In late January 1964, after he reached his 16th birthday, I saw a circular to teachers telling them to eliminate him from their enrollment lists. He had dropped out very quietly. Afterward, I did see him walking with the older limping man in town and overheard a passing motorist yell “Percy!” He replied emphatically, “Eat me!”
When Roy Orbison came out with the No. 1 song “Pretty Woman” in the fall of ’64, I joined in changing the lyrics to:
“Jimmy Tolhurst, walking down the street,
Jimmy Tolhurst, you’ve just got to meet,
I don’t believe you, you’re not the truth, no one could look as cool as you… Percy!”
Over the years I have grown to regret my complicity in this horribly unacceptable treatment. The 1980 movie “The Elephant Man” tugged at my conscience, especially when John Marley cries out to his attackers, “I am not an animal! I am a human being!”

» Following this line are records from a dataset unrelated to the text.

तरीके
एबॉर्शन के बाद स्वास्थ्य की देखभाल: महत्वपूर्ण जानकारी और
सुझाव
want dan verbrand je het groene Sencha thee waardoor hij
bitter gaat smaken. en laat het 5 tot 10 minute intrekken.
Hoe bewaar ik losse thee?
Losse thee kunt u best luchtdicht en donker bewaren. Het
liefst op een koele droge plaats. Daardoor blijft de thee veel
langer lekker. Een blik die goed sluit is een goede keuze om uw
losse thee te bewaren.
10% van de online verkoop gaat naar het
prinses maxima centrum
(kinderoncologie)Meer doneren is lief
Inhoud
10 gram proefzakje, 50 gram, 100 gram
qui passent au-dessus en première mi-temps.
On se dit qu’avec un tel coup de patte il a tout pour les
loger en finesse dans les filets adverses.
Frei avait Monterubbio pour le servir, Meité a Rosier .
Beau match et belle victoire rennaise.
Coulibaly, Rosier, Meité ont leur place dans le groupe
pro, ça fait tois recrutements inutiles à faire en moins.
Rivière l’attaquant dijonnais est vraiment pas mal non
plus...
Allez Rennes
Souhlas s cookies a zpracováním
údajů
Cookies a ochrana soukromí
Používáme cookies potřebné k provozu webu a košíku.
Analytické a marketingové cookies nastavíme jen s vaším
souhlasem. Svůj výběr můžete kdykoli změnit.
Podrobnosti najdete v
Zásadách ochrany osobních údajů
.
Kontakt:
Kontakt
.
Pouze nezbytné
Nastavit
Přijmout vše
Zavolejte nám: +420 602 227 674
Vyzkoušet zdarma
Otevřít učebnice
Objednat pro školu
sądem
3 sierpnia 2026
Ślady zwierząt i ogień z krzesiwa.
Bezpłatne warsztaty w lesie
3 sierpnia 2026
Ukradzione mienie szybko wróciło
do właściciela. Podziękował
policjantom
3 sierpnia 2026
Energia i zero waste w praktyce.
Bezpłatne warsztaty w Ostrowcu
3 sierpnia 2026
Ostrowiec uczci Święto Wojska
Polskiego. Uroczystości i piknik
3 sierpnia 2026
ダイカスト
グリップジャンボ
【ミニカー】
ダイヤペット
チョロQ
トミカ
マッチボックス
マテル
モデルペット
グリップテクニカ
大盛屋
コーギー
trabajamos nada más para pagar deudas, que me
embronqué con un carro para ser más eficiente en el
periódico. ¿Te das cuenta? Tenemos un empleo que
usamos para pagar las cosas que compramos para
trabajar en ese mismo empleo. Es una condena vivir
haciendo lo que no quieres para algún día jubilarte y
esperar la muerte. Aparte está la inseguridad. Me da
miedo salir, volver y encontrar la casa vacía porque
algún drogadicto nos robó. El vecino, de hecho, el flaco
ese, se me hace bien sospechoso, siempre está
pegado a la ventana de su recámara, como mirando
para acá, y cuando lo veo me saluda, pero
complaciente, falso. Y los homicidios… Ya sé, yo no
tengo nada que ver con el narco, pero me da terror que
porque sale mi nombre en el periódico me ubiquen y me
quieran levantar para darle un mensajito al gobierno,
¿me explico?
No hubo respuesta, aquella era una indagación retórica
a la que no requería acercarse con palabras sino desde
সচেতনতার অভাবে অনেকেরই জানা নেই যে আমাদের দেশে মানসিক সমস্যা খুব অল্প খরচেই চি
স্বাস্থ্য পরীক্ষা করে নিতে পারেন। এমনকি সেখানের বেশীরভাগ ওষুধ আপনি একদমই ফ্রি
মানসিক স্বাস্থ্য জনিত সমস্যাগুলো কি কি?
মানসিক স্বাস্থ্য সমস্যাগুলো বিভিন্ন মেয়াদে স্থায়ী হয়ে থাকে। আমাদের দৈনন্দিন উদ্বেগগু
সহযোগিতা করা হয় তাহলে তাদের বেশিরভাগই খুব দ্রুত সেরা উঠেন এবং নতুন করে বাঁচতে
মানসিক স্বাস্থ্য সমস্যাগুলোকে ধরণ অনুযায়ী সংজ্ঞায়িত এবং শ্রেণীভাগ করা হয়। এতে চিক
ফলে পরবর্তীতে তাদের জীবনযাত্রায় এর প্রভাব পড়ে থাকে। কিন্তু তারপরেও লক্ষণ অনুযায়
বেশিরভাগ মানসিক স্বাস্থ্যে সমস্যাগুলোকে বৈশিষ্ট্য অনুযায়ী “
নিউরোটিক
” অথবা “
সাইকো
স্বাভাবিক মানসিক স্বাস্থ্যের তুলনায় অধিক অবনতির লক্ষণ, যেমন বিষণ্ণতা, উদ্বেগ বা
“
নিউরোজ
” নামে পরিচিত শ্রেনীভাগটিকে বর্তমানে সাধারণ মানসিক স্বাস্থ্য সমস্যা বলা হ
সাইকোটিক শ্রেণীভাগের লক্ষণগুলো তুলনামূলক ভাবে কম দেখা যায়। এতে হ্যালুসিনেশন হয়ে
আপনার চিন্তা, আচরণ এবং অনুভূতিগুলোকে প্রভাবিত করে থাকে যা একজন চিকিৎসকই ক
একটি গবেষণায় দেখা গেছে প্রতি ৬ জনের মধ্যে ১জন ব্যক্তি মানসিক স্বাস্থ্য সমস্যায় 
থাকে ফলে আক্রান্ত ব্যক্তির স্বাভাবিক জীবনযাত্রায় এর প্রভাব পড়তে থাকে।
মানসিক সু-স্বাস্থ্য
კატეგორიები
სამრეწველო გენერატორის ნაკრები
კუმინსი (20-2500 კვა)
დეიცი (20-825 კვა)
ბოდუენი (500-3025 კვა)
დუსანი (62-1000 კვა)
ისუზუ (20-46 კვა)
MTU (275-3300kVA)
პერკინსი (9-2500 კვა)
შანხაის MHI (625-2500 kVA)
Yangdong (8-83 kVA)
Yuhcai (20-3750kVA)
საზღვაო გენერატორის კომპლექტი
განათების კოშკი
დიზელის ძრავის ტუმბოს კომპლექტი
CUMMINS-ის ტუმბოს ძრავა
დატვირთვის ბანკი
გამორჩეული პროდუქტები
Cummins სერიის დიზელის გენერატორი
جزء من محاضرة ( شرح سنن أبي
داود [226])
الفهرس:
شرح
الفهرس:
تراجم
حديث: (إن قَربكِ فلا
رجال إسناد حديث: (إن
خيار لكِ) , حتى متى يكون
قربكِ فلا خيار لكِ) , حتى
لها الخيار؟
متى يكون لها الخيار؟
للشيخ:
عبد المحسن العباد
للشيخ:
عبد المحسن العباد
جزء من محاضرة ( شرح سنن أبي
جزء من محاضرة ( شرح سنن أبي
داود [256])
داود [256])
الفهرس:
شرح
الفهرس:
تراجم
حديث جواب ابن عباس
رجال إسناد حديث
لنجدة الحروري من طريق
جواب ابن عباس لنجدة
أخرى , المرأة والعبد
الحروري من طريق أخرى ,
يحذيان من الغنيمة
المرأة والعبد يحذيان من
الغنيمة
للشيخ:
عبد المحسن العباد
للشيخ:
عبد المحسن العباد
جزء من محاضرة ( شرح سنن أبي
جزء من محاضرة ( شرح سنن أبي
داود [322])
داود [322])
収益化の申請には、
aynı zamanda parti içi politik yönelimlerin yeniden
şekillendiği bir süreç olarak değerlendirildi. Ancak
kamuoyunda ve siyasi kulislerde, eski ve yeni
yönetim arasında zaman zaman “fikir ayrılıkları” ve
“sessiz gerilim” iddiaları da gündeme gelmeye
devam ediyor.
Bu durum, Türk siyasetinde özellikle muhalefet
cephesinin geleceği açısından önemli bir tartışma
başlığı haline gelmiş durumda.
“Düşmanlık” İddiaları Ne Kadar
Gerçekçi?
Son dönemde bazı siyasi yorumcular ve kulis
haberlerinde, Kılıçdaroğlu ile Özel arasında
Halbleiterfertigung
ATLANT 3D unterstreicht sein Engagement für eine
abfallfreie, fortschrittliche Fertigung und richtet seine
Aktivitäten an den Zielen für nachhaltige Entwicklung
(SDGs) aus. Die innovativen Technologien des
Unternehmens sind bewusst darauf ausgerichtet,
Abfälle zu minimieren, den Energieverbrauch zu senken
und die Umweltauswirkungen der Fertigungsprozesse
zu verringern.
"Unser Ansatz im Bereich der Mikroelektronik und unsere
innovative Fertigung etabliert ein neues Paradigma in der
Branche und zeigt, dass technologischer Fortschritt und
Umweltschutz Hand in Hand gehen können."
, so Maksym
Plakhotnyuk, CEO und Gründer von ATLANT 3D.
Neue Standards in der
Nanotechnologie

Then I remembered all those nature documentaries that taught us that predators almost always pick out the one in the herd they perceive to be the weakest and target it for dinner. I suppose we fancy ourselves as being above brutal animals, but sometimes we behave just like them, making me wonder if we’ve really evolved at all.
It really bothered me about 20 years ago when my eldest child, Robert, approached me cautiously and asked what prejudice was. I tried my best to explain and later learned he had taken part in bullying and taunting a black child on an elementary playground. The boy left the school district not long afterward.
Robby said he was truly sorry. As am I.
To this day, I don’t know what happened to James Tolhurst and I’ll bet I haven’t seen him in 50 years. Tom Miller said he thought he died of cancer. And I never had a chance to tell him how profoundly sorry I was for my behavior. No one deserves that kind of treatment.
” I started to hang out instead with an undesirable element in desperate attempts to avoid a repeat of my seventh grade misery.” Hold on there Pard. The worst I ever did when we were friends was try and cheat at NEGAMCO!! LOL!!
Robert, as much as I think you’ve quaffed the Kool-Aid, you were not one of the “undesirables” (or deplorables) I was writing about. I think you know who I meant.
Dave, I too knew James Tolhurst. I believe they moved to Wayland from Martin. He had a brother Gary, who was in my class (1968). They were no doubt, different, but as you say, not deserving of their treatment. I don’t actually remember them being bullied, per se, but I know they were treated differently, because they were different. Thanks for sharing. I never knew what happened to them, other than they were no longer in Martin.